Text passage →
______________________________

The concept of making accommodations for a person's disability has been around for decades, and it is the law of the land. As lawyers and as a legal profession, we are supposed to have a heightened awareness of the law, even if the specific area at issue is not an individual lawyer's specialty. We would expect testing agencies that work regularly and frequently with test takers with disabilities to be particularly mindful and aware of their obligations under the law to provide accommodations. Logically we could expect a testing agency that offers licensing exams in the legal profession to be acutely aware of its obligations and ready to comply with the dictates of the law.
Imagine my surprise when the National Conference of Bar Examiners (NCBE) refused to provide the accommodation most frequently used by law students. NCBE offers a number of examinations, but, most important, it offers the Multistate Bar Examination (MBE) and Multistate Professional Responsibility Examination (MPRE). The MBE is a two-hundred-question multiple-choice exam testing several areas of the law, and it is used in something like forty-eight jurisdictions in the country. The MPRE is a much shorter multiple choice exam that tests the applicant's knowledge of the ethical rules governing the practice of law. In just about every state a person has to pass both of these exams, along with some other essay exams, to become licensed. For an aspiring lawyer the MBE and MPRE are mandatory in almost every state, and these examinations are difficult enough that it is hard to achieve passing scores. This means that a blind applicant's most familiar and strongest alternative technique must be employed to give the blind test taker the best shot at passing these difficult exams.
As I mentioned previously, the vast majority of blind law students today use various screen readers to access their law school materials and take their exams. It is not difficult to understand why blind bar applicants coming out of law school today wish to take the MBE and MPRE using assistive technology. Using a screen reader permits the blind test taker to move quickly through the text and go back and forth with ease to reread various passages, an ability necessary in the bar examination.
In 2009 Stephanie Enyart contacted me and told me that NCBE practice was to deny blind bar applicants the use of assistive technology on the MBE and MPRE. She is a blind 2009 honors graduate of the University of California at Los Angeles (UCLA) School of Law. She also served as the first president of the National Association of Law Students with Disabilities and was also a member of the NFB chapter in the western Los Angeles area.
Stephanie knew that she wanted to take the bar examination in late 2009 or early 2010 and needed to use a combination of JAWS and ZoomText. Her initial research revealed that NCBE would not allow her to use these technologies, even though the California Bar Association would allow her to use them on the state portion of the exam. At first I thought this would be a pretty easy problem to solve. Either I, as president of the National Association of Blind Lawyers, or Dr. Maurer, as president of the National Federation of the Blind, could contact NCBE, explain the problem and the proper use of assistive technology, and then walk away with a solution. I refer you to my earlier discussion of making assumptions.

______________________________

Data under study →
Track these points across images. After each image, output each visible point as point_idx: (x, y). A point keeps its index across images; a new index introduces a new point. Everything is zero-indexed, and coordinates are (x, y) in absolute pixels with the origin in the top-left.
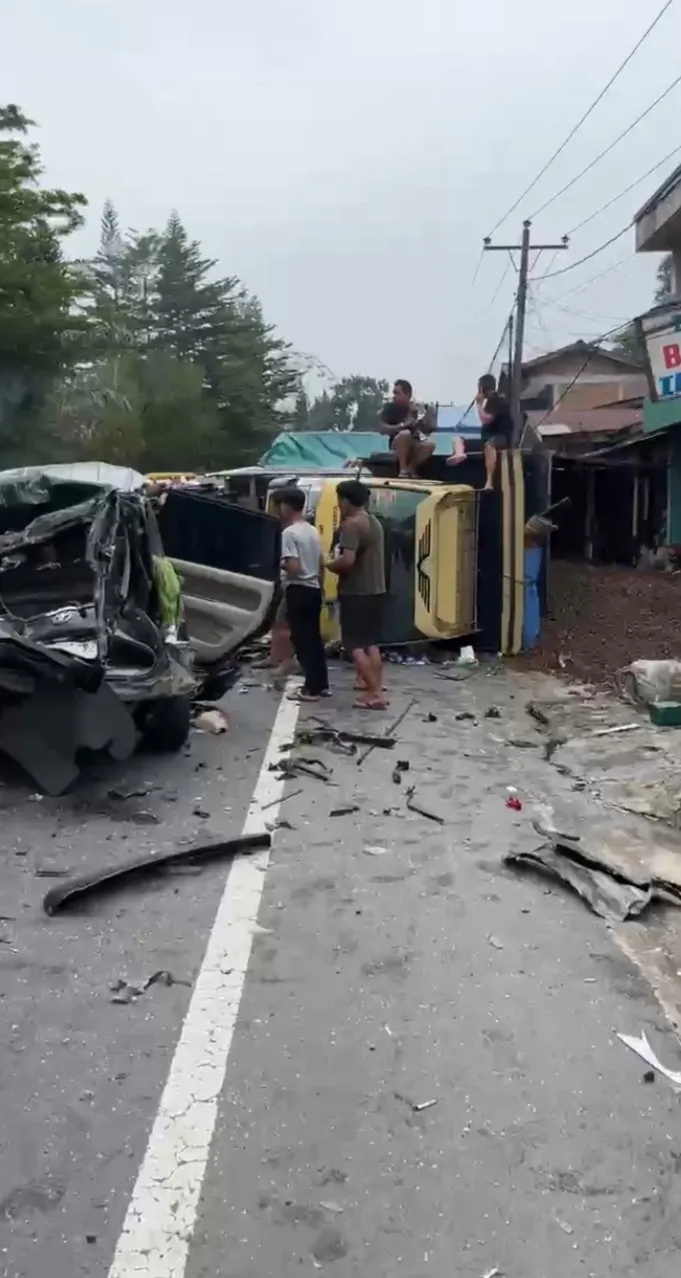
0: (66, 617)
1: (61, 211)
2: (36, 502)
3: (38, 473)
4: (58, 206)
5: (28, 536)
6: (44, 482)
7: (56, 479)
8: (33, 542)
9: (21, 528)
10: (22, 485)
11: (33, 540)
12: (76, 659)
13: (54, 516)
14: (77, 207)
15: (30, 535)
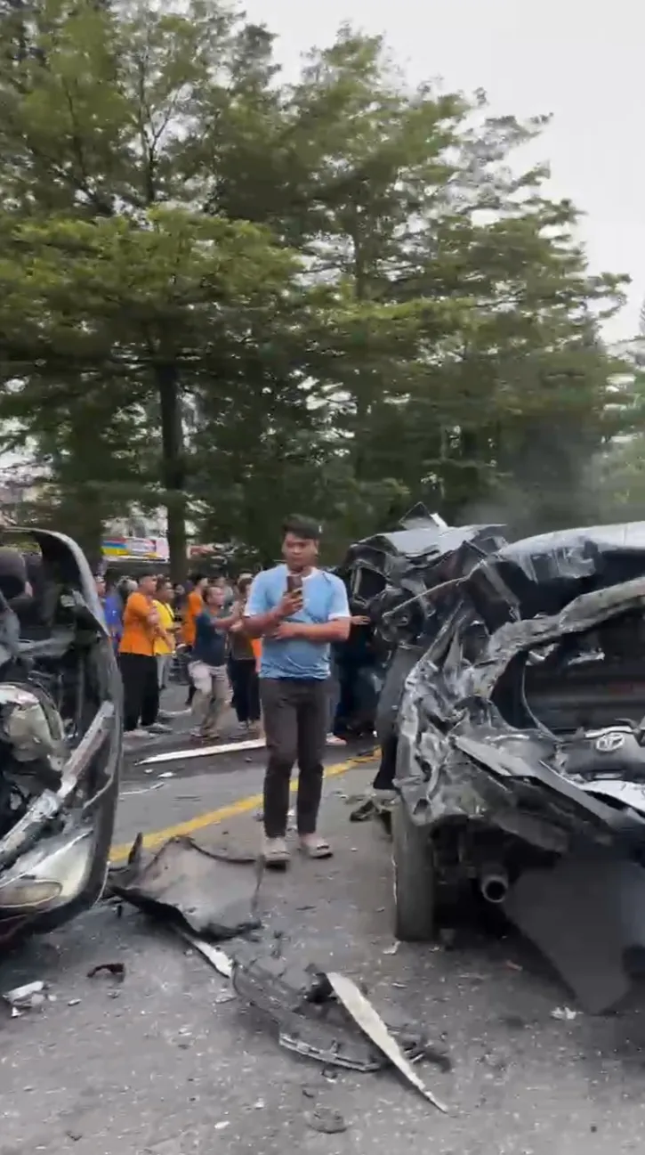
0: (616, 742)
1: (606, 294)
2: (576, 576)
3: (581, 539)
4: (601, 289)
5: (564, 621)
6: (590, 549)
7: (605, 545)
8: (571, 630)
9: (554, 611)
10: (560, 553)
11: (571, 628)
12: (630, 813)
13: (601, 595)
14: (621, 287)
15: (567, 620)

______________________________

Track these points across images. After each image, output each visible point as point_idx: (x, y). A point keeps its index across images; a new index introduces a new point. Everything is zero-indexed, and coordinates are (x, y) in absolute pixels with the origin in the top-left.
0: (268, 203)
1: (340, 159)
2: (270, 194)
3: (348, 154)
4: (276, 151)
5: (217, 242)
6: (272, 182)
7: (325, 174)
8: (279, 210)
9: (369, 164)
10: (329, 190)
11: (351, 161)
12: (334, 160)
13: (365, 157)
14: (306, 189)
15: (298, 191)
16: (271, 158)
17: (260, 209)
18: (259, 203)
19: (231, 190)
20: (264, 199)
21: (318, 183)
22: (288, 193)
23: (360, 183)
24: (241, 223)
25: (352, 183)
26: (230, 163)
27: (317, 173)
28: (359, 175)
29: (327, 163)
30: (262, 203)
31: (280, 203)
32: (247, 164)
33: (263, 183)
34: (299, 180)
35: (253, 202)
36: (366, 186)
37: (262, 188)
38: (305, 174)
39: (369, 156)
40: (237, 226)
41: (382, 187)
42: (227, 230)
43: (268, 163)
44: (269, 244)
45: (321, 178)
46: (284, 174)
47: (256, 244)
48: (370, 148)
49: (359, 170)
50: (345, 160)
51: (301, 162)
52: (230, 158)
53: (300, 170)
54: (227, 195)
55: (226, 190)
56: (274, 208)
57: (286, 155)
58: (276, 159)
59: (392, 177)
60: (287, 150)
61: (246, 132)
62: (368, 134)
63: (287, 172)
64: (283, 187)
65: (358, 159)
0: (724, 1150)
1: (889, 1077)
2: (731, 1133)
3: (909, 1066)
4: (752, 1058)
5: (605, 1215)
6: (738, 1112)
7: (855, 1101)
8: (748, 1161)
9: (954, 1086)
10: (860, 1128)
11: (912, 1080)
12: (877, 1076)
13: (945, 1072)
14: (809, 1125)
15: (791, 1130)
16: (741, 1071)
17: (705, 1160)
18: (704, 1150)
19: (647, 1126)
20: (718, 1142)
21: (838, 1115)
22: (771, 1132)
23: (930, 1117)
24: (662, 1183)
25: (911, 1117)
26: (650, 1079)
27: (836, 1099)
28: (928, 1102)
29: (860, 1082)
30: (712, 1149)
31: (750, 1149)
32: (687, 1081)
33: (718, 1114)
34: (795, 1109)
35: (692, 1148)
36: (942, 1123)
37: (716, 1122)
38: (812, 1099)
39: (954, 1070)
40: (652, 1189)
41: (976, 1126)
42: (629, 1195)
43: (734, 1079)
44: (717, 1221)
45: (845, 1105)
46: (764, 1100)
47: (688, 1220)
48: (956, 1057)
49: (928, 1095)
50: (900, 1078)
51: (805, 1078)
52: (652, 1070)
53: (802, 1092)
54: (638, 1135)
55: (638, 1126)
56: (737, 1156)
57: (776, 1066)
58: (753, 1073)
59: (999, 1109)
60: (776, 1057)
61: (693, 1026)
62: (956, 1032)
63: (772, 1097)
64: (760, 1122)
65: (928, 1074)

______________________________

Using the information →
**A.** Answer these questions from the text on bar exam accommodations:
(i) How many questions does the MBE have?
(ii) From which law school did Stephanie Enyart graduate?
(iii) Which two technologies did she need to use on the bar examination?
**B.** Does each statement below agree with the text on bar exam accommodations? Answer yes or no and quote the words of the text that decide it.
(i) The MPRE is longer than the MBE.
(ii) The California Bar Association would let Stephanie use her technologies on the state portion of the exam.
(iii) Stephanie served as the first president of the National Federation of the Blind.

Answers by item number →
**A.**
(i) Two hundred.
(ii) The University of California at Los Angeles (UCLA) School of Law.
(iii) JAWS and ZoomText.

**B.**
(i) No: "The MPRE is a much shorter multiple choice exam"
(ii) Yes: "even though the California Bar Association would allow her to use them on the state portion of the exam"
(iii) No: "She also served as the first president of the National Association of Law Students with Disabilities"